Indeed, if the SC special bench approves the changes sought in the BCCI’s aggressive petition, there will be very little impact left of the original reforms recommended by the Lodha panel. “I don’t feel like speaking on BCCI affairs,” says Justice Lodha, when asked to comment on the fresh application.
Legal experts feel the BCCI petition is “not a priority” for the special bench. Justice Bobde has never been keen on the BCCI matter; it is learnt that Justice Rao’s role will be crucial. He was part of the Justice Mukul Mudgal committee when the probe into the IPL betting and fixing case had started. “He knows this case from its roots. BCCI will really have to convince him to win a favourable order and it’s not going to happen in a jiffy,” says a legal expert. “It also depends on who is arguing from the other side.”
The BCCI application may come up for hearing in June, since Ganguly has to vacate his chair by July-end. Legally speaking, the bench could either allow the changes straight away or order a status quo and deliberate at a later date. “Status quo is a likely option as then BCCI work continues. In all fairness, Ganguly or Shah should get a full term,” says a senior advocate. There are about six amendments suggested in the 30-page BCCI petition. Apart from the ‘cooling off’ clause, the Board wants sweeping powers for the secretary and asks that age should not be made a factor in choosing a representative to the ICC.
The decision of the bench will not only have its consequences in the BCCI but ICC as well. With incumbent Shashank Manohar not keen on a third two-year term as ICC chairman, the position will be up for grabs. Although England’s Colin Graves is pitted to succeed former BCCI chief Manohar, Ganguly’s name has done the rounds in recent weeks. ICC directors are each allowed to nominate one candidate, who has to be either a present or past ICC director.
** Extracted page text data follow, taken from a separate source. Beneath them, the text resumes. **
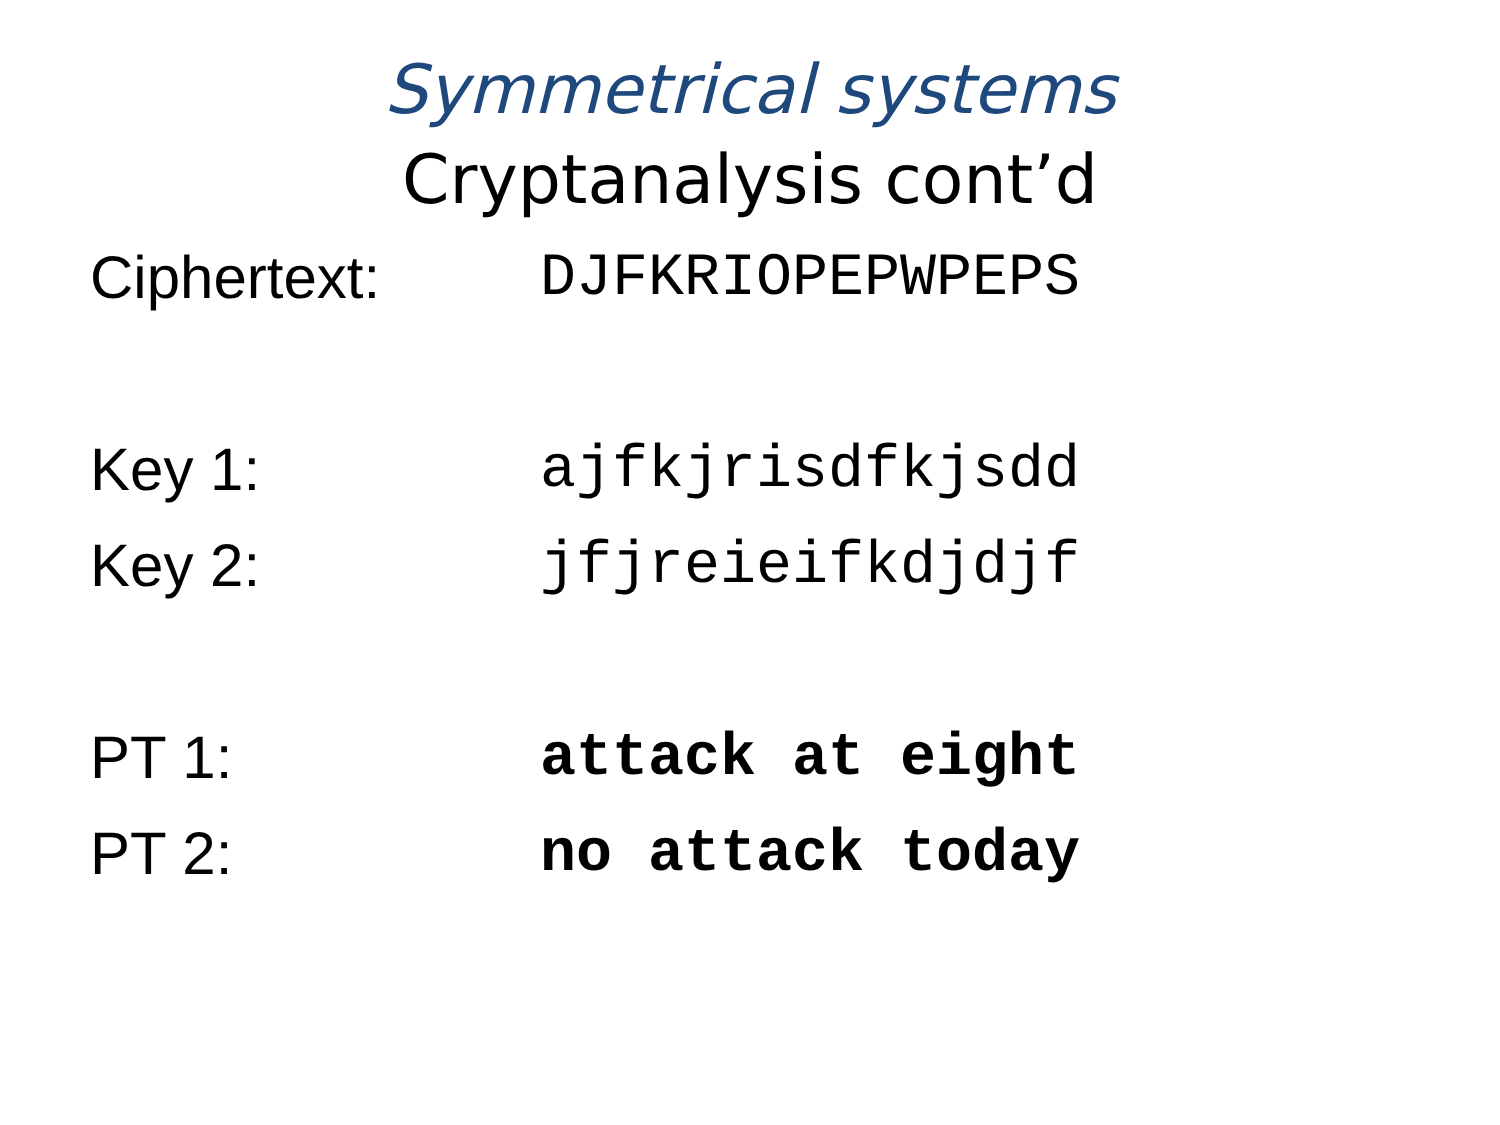Symmetrical systems
Cryptanalysis cont’d
Ciphertext: DJFKRIOPEPWPEPS
Key 1: ajfkjrisdfkjsdd
Key 2: jfjreieifkdjdjf
PT 1: attack at eight
PT 2: no attack today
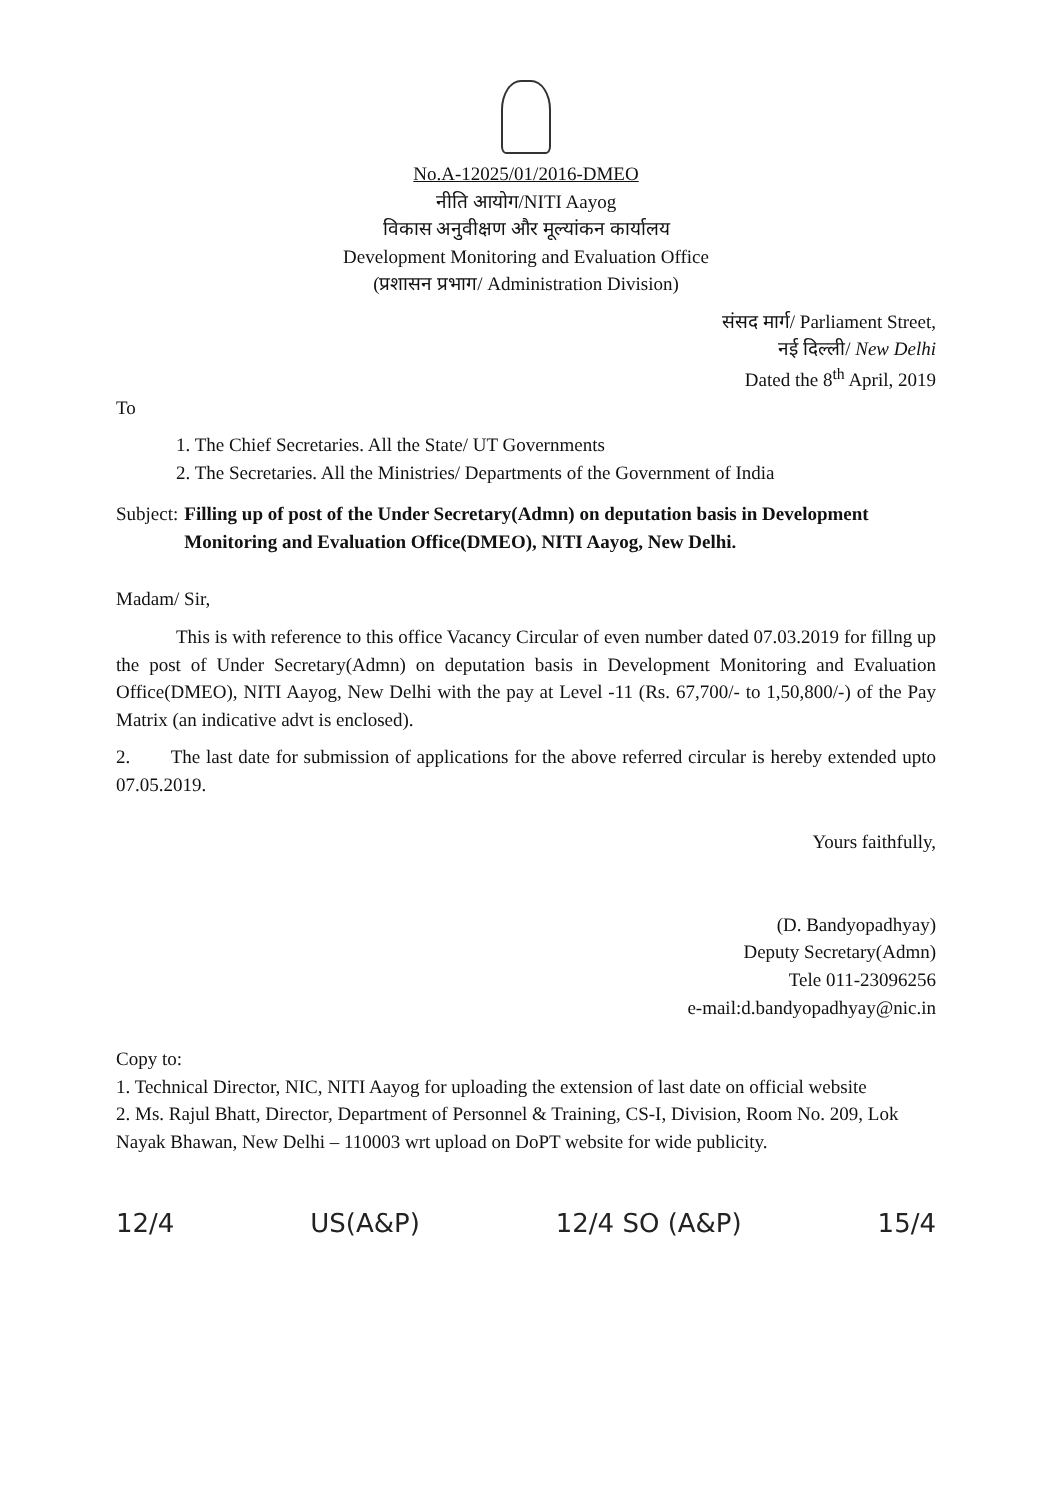No.A-12025/01/2016-DMEO
नीति आयोग/NITI Aayog
विकास अनुवीक्षण और मूल्यांकन कार्यालय
Development Monitoring and Evaluation Office
(प्रशासन प्रभाग/ Administration Division)
संसद मार्ग/ Parliament Street,
नई दिल्ली/ New Delhi
Dated the 8<sup>th</sup> April, 2019
To
1. The Chief Secretaries. All the State/ UT Governments
2. The Secretaries. All the Ministries/ Departments of the Government of India
Subject: Filling up of post of the Under Secretary(Admn) on deputation basis in Development Monitoring and Evaluation Office(DMEO), NITI Aayog, New Delhi.
Madam/ Sir,
This is with reference to this office Vacancy Circular of even number dated 07.03.2019 for fillng up the post of Under Secretary(Admn) on deputation basis in Development Monitoring and Evaluation Office(DMEO), NITI Aayog, New Delhi with the pay at Level -11 (Rs. 67,700/- to 1,50,800/-) of the Pay Matrix (an indicative advt is enclosed).
2. The last date for submission of applications for the above referred circular is hereby extended upto 07.05.2019.
Yours faithfully,
(D. Bandyopadhyay)
Deputy Secretary(Admn)
Tele 011-23096256
e-mail:d.bandyopadhyay@nic.in
Copy to:
1. Technical Director, NIC, NITI Aayog for uploading the extension of last date on official website
2. Ms. Rajul Bhatt, Director, Department of Personnel & Training, CS-I, Division, Room No. 209, Lok Nayak Bhawan, New Delhi – 110003 wrt upload on DoPT website for wide publicity.
12/4 US(A&P) 12/4 SO (A&P) 15/4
Nominees with the support of two or more Full Member directors are eligible to contest the election. It leaves Srinivasan with an outside chance too. Ganguly won’t mind a stint in this coveted position, given his goal of winning India the largest share of ICC’s revenue and keeping Test cricket alive.
The next three months will be pregnant with possibilities. While cricketers wait to return to action, power equations are set to change as winds with strong under-currents sweep the cricketing world. A favourable wind can get India or BCCI what it wants.